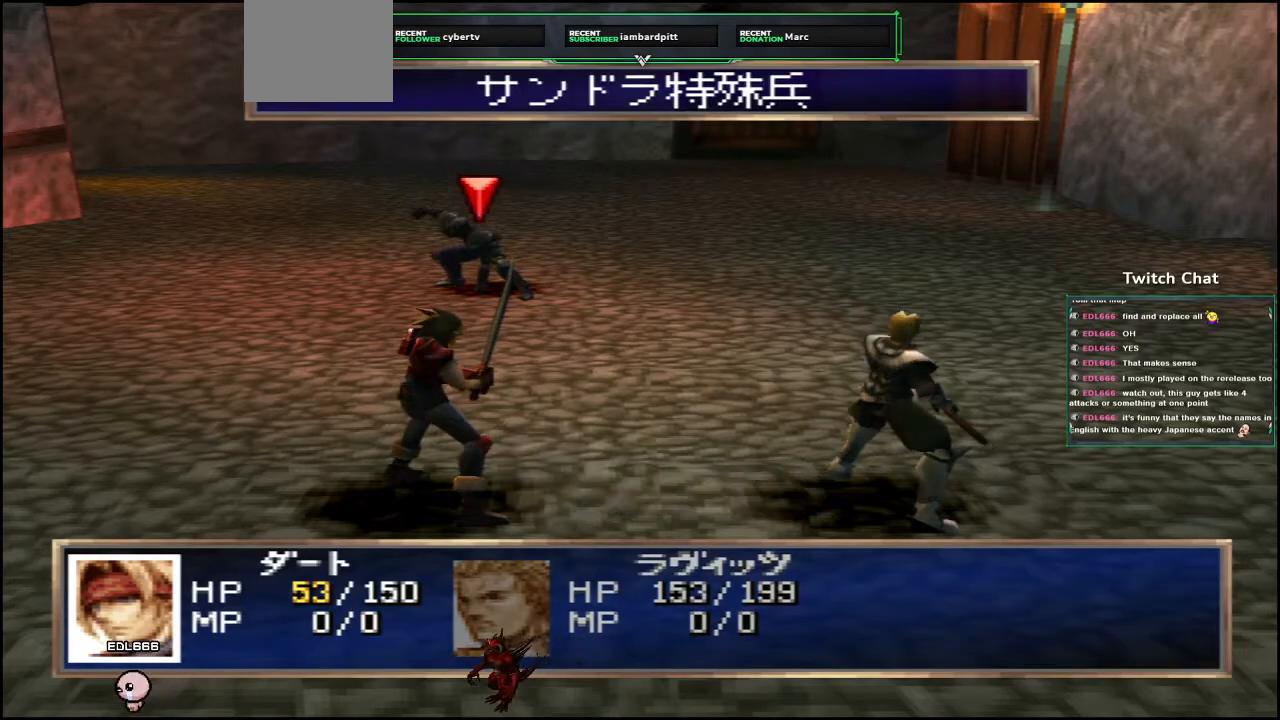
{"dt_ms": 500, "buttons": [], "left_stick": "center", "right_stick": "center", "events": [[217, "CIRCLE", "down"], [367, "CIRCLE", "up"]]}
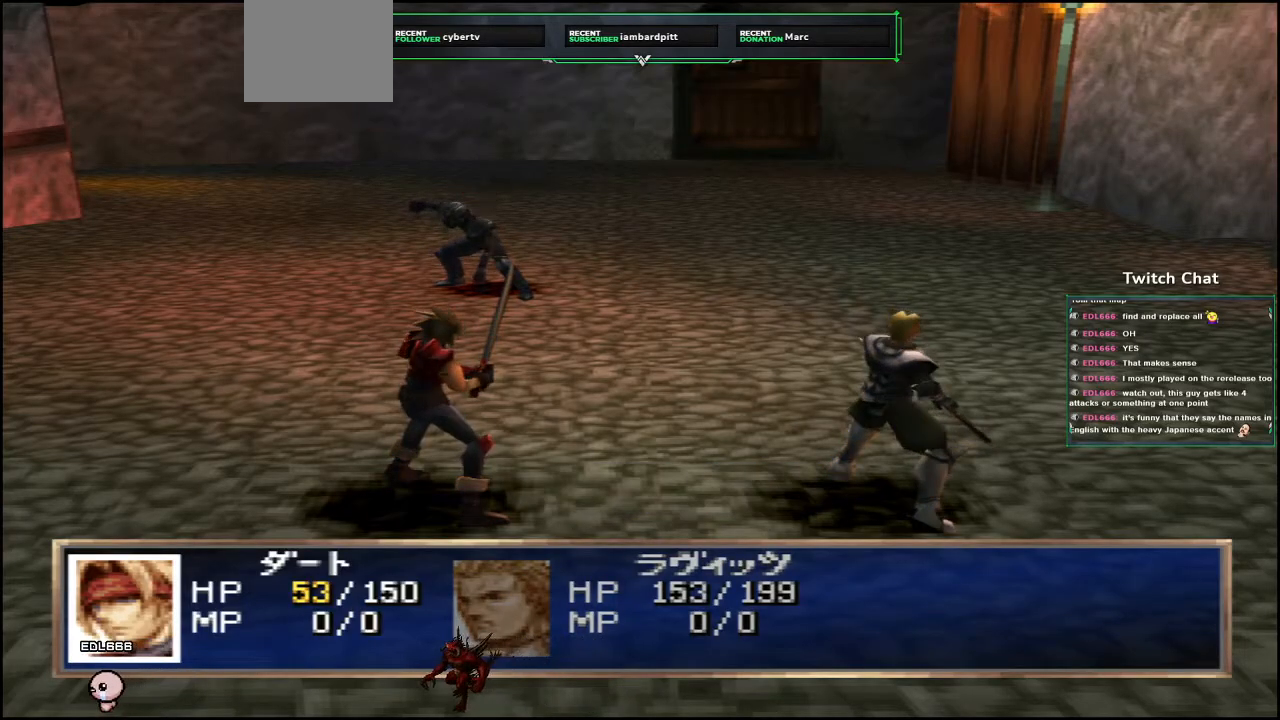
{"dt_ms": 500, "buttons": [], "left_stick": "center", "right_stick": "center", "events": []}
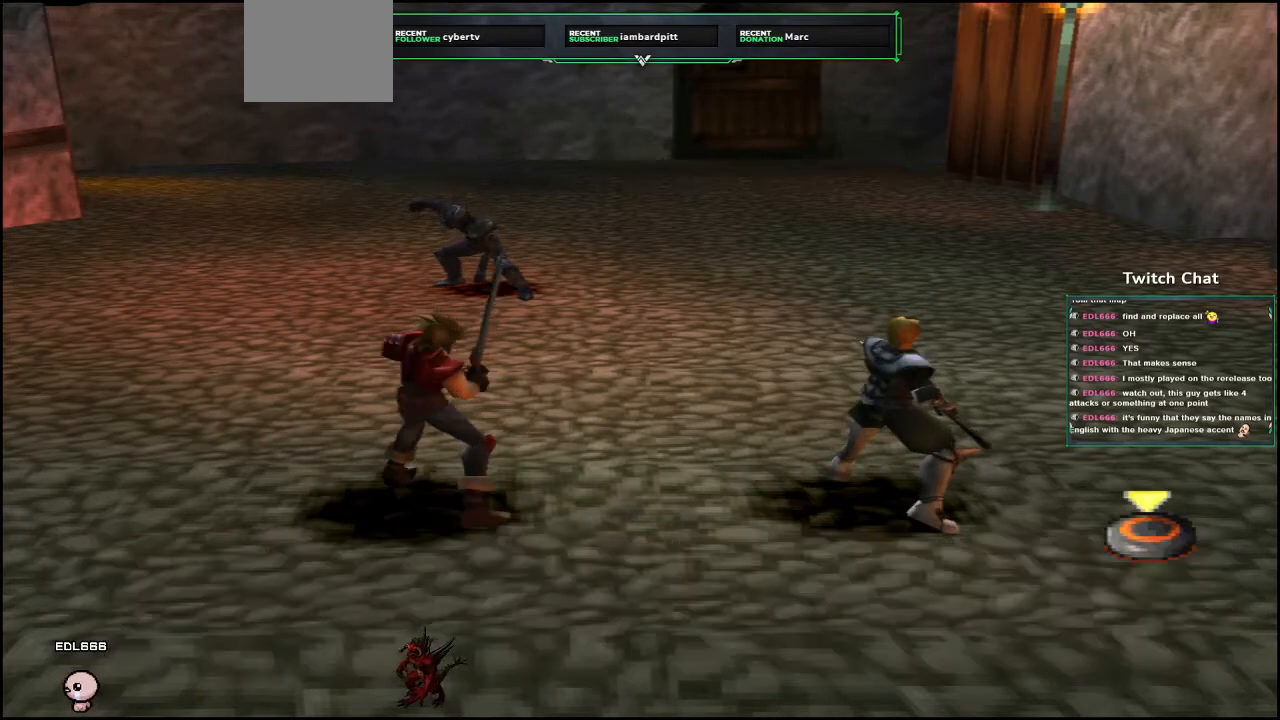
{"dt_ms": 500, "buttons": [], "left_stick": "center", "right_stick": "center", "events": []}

Try it = Restate the listing word for word, pictures omitted.

The completed task =
{"dt_ms": 500, "buttons": [], "left_stick": "center", "right_stick": "center", "events": [[217, "CIRCLE", "down"], [367, "CIRCLE", "up"]]}
{"dt_ms": 500, "buttons": [], "left_stick": "center", "right_stick": "center", "events": []}
{"dt_ms": 500, "buttons": [], "left_stick": "center", "right_stick": "center", "events": []}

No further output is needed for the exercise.